Computer simulated model of the common cold virus. (Photo : Reuters)
A new study conducted in The Journal of the American Medical Association says there is no evidence that taking vitamin D supplements prevents the common cold.
The study says the number of upper respiratory infections wasn't any lower with large monthly doses of vitamin D than with placebo, at a mean of 3.7 versus 3.8 per person, for a non-significant risk reduction of just 3 percent, reports ABC News.
It has long been suggested that taking vitamin D strengthens the body's immune system, but now, Dr. David R. Murdoch of the University of Otago in Christchurch, New Zealand and his team found that taking the vitamin actually has no significant effect.
The study said, in those tested, missed workdays and duration of symptoms likewise were similar between those who took the vitamin over the period of a year,and those who didn't, the group reported in the Oct. 3 issue of the JAMA.
"The main finding from this study is that a monthly dose of 100 000 IU of vitamin D3 in healthy adults did not significantly reduce the incidence or severity of URTIs (upper respiratory tract infections). This result remained unchanged when the analysis included winter season or baseline 25-OHD levels," the study says.
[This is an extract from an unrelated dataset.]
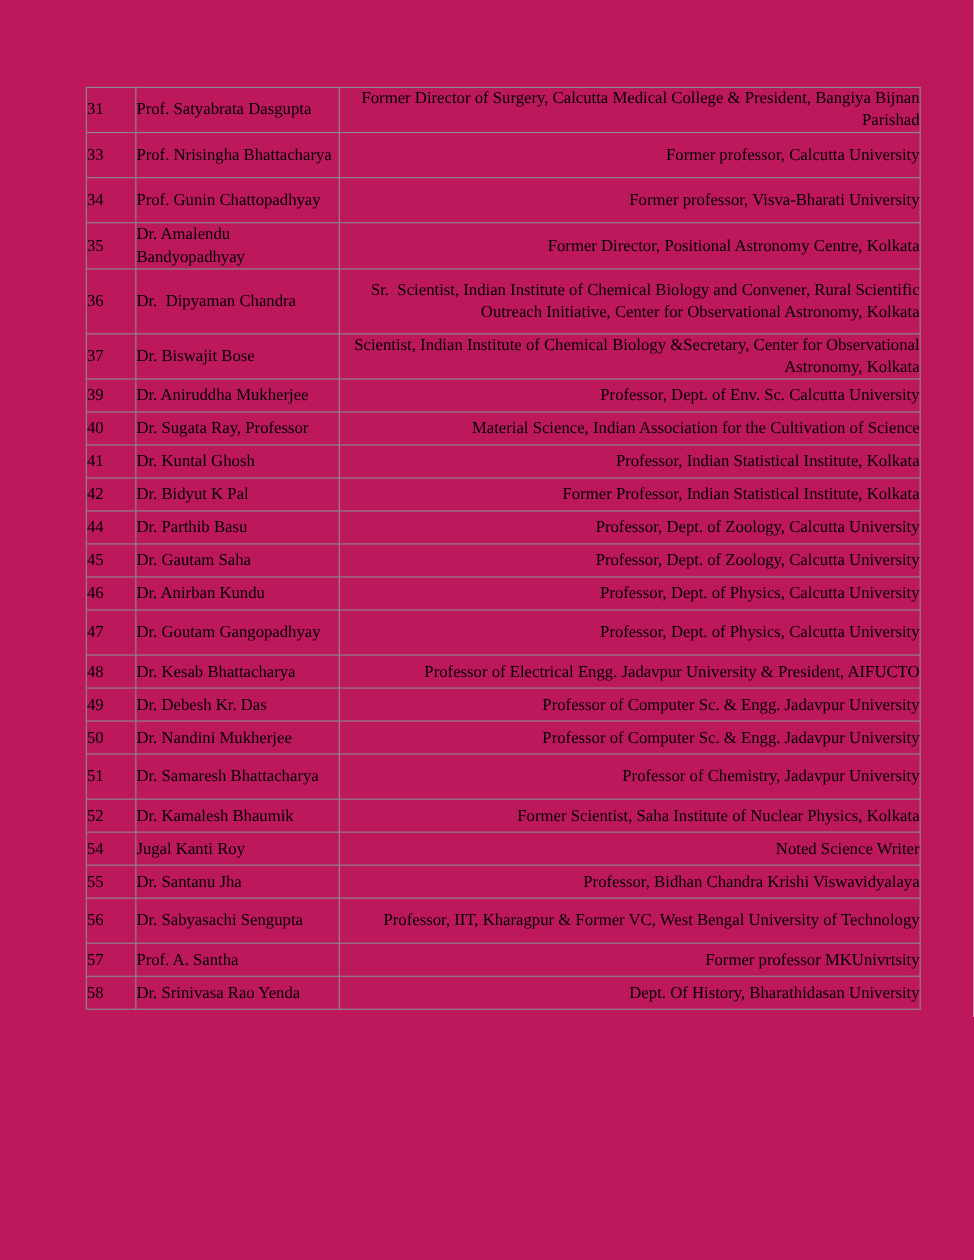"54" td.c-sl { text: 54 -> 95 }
However, Murdoch did write that is it possible that vitamin D may prevent URTIs in "other populations."
"It is possible that an effect may be observed in a population with a higher prevalence of vitamin D deficiency, as occurred in a recent trial of vitamin D supplementation to reduce exacerbations of chronic obstructive pulmonary disease," the study read. "In that trial, vitamin D supplementation significantly reduced exacerbations only in patients with baseline 25-OHD levels less than 10 ng/mL."
The study said healthy adults in developed countries who are already keeping their vitamin D in the range recommended for bone health don't need an extra boost of the Vitamin.
"It's very important, however, to keep in mind that this group had relatively normal levels to start with, and so this might not apply to people with lower levels, with actually a vitamin D deficiency," study co-author Dr. Carlos A. Camargo Jr. of Massachusetts General Hospital in Boston said to ABC.
He said, for example, a daily dose of the vitamin has been proven to have a "dramatic impact" on vitamin D-deficient children in Mongolia, actually cutting in half the number of them who contract upper respiratory infections.